**Passage for review**
________________________________________

# DanganRonpaV3 Survivor & Killer Predictions (Spoilers?)



## EgotisticalKarp (Jan 8, 2017)

Since the game is coming out in Japan soon I'd like to see who other people think who is going to live and die. I am going to go through each character and whether or not I think that they die or if they are a killer. There's a lot of characters so this is going to be rather long. With that out of the way lets get started, in no particular order.

THERE WILL BE DEMO SPOILERS, YOU HAVE BEEN WARNED​


Spoiler: Kaede Akamatsu (Protagonist), Ultimate Pianist



I believe Kaede will survivor, shes the protagonist so I'd be suprised if she dies and the player can't do anything about it.





Spoiler: Korekiyo Shinguji (The Creepy One), Ultimate Anthropolgist



I believe he will be killed by someone for his curiosity in cultural anthropology, but I'll get into that more later





Spoiler: Ryoma Hoshi (Killer Tennis), Ultimate Tennis Player



Ryoma is going to die, I'm not sure if he will be a killer or a victim however. Demo talked about how he was responsible for the killing of an entire mafia organization earning him the Alias Killer Tennis, what if one character has ties to the mafia and kills him in revenge or Ryoma kills that person to finish what he started.





Spoiler: Miu Iruma (Queen of Lewdness), Ultimate Inventor



I believe she will be a killer just because her talent has so much potential to make a confusing case.





Spoiler: Kiibo (Robo-Naegi), Ultimate Robot



Kiibo just seems like a character who is asking for death but due to his nature as a robot I doubt he will truly "die." I think he will just sorta end up like Alter Ego or just be reactivated later on.





Spoiler:  Tsumugi Shirogane (Otaku), Ultimate Cosplayer



Killer. Same reason as the Miu but replace the inventions with disguises.





Spoiler: Angie Yonaga (Wants a sacrifice), Ultimate Artist



I believe she will kill Korekiyo. His desire to learn more about Angie's island and learn the culture will cross the line with Angie's religious beliefs and she will end up killing him as a sacrifice to her god. (Yes this is something she mentions as happening on her island in the Demo)





Spoiler: Maki Harukawa (Best Mother who is not an actual mother), Ultimate Caregiver



I think she will survive, I don't have any evidence for this but she just seems like a character who would survive in DanganRonpa games despite all odds, much like Asahina did in the first game and DR3





Spoiler: Kaito Momota (Space boi), Ultimate Astronaut



I believe he will die trying to protect Maki from an attacker (possibly the cosplayer so Maki doesn't know who his true killer is) thanks to certain leaked voice lines, which is my only evidence





Spoiler: Rantaro Amami (Ahogex2), Ultimate ???



I think he will be similar to Sakura in DR1, as he dies to help reveal who the master mind is or to just help everyone escape (probably by breaking the rules of the school)





Spoiler: Gonta Gokuhara (B U F F)



, Ultimate Entomologist] Survivor by dumb luck, see Yasuhiro Hagakure





Spoiler: Himiko Yumeno (Pure Child), Ultimate Magician



I believe she will die. Her Character is very similar to Hiyoko from DR2, due to her child like appearance I feel like her death will be more of a shock value death, however I would much prefer is she ended up being a killer using her "magic" to her advantage.

________________________________________

**Actions to take**
1. In the Danganronpa V3 predictions post, which character does the poster expect Angie Yonaga to kill?
2. List every character the Danganronpa V3 predictions post predicts will be a killer. Leave out anyone marked as uncertain or only wished to be one.
3. Please write out the Danganronpa V3 predictions post word for word, starting at "I believe she will be" and ending at "reactivated later on.".

________________________________________

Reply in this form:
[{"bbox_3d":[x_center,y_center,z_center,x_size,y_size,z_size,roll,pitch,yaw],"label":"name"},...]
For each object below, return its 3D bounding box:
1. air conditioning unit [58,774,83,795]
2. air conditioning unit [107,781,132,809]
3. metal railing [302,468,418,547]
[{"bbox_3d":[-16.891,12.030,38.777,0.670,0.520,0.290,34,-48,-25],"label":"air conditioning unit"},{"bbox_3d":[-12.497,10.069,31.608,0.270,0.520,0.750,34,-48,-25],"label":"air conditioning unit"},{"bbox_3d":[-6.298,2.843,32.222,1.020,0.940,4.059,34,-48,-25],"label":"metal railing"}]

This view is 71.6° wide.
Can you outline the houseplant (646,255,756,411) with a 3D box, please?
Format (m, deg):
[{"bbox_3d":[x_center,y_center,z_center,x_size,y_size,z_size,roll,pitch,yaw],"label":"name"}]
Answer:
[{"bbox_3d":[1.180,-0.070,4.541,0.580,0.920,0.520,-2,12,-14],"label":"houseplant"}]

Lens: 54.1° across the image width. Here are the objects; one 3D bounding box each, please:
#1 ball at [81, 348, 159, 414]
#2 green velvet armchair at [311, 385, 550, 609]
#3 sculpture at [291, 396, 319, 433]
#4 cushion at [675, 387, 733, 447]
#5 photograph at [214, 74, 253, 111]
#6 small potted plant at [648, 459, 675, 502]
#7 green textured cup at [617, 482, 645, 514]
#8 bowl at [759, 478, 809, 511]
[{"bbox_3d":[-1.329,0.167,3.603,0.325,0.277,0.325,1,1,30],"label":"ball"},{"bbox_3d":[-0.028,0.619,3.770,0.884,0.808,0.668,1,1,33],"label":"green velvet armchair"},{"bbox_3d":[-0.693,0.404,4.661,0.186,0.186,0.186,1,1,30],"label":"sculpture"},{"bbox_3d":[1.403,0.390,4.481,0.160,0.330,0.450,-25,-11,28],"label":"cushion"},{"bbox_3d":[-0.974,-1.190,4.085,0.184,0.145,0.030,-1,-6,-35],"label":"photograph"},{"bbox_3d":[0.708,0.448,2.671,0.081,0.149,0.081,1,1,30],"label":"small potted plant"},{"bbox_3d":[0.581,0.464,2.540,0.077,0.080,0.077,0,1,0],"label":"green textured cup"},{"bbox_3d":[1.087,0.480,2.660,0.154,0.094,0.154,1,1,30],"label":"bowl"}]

________________________________________

**Solutions**
1. Korekiyo Shinguji.

2. Miu Iruma, Tsumugi Shirogane, Angie Yonaga

3.
I believe she will be a killer just because her talent has so much potential to make a confusing case.





Spoiler: Kiibo (Robo-Naegi), Ultimate Robot



Kiibo just seems like a character who is asking for death but due to his nature as a robot I doubt he will truly "die." I think he will just sorta end up like Alter Ego or just be reactivated later on.